**Task description**
Please report every line in the data below that contains the string "instances".

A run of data

┏━━

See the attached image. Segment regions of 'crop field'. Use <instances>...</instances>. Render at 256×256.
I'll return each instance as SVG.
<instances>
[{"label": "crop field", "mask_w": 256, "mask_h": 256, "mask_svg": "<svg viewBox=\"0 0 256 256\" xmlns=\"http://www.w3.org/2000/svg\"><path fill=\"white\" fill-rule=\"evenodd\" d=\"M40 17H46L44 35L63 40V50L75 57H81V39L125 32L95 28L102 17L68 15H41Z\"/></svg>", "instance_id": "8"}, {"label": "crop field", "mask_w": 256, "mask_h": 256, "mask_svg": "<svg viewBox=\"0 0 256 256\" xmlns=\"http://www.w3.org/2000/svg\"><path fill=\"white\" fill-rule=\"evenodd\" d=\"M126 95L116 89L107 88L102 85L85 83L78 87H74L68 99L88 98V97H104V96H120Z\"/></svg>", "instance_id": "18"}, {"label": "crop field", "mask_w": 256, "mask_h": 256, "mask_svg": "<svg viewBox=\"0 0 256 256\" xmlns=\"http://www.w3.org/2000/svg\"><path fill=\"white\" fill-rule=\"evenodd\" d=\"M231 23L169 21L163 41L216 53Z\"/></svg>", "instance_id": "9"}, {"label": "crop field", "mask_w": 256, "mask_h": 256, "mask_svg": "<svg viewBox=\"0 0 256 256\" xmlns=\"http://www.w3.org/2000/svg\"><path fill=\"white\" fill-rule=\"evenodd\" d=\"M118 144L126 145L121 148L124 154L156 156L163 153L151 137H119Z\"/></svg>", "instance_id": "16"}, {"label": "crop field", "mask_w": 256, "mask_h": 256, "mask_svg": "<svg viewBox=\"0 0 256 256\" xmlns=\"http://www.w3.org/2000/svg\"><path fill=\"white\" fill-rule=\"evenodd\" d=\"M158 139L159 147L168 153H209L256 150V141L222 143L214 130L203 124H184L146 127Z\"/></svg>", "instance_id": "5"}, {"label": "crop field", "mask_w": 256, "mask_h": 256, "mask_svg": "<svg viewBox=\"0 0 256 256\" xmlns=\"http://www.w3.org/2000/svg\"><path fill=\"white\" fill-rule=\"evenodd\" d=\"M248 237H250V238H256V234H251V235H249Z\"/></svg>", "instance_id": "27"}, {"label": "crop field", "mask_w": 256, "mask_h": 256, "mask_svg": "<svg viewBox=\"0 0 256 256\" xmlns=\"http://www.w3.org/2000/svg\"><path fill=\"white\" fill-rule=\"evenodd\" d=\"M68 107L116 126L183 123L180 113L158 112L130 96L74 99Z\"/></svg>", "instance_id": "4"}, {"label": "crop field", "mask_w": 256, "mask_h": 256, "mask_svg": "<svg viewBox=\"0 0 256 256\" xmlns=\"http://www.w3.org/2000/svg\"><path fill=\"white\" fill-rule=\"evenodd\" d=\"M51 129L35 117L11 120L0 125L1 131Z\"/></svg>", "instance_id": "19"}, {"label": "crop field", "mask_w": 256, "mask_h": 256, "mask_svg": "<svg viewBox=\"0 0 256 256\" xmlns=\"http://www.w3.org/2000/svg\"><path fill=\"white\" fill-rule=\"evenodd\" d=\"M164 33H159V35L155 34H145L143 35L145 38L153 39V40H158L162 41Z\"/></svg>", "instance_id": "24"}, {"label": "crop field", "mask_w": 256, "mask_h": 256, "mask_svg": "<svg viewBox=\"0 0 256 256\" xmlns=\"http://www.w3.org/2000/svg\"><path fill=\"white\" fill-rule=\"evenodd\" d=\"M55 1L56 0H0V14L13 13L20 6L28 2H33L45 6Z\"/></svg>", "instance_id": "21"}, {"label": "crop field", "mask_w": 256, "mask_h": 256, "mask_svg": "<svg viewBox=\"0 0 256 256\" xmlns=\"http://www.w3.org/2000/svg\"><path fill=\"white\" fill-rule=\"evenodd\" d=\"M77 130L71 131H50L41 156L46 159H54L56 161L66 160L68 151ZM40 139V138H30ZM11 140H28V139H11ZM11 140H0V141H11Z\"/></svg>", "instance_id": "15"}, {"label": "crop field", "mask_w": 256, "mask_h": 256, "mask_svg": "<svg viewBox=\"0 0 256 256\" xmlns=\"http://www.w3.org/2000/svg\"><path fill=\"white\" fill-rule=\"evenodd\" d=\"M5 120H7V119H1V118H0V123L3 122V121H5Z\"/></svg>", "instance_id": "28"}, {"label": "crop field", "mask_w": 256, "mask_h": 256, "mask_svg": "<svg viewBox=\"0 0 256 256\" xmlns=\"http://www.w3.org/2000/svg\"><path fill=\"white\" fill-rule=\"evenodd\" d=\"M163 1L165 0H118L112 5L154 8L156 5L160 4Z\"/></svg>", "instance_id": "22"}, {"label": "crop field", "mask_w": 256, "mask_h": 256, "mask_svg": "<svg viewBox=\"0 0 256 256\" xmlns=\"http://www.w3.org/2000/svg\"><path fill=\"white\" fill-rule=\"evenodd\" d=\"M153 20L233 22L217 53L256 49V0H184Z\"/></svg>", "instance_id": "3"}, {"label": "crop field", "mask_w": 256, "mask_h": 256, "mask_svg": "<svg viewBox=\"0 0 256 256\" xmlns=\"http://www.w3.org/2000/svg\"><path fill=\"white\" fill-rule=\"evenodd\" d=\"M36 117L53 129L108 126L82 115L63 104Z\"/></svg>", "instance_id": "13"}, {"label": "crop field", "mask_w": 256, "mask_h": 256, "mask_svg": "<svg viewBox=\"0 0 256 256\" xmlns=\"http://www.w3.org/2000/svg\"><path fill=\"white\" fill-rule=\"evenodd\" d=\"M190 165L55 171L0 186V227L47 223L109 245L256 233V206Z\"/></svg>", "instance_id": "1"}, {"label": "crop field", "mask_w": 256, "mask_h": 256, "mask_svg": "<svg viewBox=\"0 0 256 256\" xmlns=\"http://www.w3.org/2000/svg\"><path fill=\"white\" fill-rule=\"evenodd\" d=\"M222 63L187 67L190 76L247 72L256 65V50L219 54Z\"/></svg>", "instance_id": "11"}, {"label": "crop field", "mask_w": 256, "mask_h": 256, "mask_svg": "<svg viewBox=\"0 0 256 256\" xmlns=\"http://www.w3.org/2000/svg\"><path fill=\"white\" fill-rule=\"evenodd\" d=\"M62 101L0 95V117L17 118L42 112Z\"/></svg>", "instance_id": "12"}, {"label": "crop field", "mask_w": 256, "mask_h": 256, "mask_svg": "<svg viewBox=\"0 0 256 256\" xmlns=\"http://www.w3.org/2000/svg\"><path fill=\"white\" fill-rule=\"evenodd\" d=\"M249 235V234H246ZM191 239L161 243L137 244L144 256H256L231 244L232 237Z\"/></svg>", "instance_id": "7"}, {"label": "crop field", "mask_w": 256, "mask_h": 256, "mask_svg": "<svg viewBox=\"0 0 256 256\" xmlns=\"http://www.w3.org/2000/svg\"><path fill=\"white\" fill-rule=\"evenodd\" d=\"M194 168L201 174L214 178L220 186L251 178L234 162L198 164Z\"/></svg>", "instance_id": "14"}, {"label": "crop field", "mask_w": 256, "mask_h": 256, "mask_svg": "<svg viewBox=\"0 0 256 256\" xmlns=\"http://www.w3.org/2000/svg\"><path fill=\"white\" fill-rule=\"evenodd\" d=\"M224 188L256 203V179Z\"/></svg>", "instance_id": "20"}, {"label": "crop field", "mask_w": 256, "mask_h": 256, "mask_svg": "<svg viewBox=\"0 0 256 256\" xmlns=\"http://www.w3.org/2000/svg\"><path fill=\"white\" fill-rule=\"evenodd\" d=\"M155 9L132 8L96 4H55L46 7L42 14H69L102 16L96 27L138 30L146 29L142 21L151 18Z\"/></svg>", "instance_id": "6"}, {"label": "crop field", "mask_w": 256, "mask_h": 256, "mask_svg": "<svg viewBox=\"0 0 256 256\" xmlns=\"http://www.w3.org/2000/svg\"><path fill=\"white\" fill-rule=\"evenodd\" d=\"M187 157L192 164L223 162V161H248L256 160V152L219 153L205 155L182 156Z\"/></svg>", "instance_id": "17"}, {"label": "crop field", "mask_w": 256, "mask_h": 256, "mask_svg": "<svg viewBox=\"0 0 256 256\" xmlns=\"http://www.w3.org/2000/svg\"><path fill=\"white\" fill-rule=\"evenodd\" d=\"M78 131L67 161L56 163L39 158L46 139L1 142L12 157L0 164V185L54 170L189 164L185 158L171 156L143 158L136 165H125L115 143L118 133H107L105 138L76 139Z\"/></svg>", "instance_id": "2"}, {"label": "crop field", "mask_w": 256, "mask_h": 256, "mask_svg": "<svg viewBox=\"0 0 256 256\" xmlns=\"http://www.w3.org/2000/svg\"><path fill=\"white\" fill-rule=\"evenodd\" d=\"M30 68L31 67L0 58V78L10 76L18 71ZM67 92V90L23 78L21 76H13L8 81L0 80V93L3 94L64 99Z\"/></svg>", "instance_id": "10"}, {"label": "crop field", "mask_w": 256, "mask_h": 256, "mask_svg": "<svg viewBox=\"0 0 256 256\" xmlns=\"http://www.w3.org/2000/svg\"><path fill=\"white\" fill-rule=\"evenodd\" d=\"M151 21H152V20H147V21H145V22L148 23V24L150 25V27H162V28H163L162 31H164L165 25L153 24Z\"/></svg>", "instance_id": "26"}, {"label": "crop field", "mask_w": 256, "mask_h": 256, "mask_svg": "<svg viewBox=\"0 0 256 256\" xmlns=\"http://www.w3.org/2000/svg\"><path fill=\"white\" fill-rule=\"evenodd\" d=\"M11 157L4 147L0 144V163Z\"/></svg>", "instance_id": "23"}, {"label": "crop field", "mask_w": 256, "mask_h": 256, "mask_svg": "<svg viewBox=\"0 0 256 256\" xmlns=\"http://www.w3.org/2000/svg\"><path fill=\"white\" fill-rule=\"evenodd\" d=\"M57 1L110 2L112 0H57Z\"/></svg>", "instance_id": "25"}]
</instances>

┗━━

**Task answer**
See the attached image. Segment regions of 'crop field'. Use <instances>...</instances>. Render at 256×256.
<instances>
</instances>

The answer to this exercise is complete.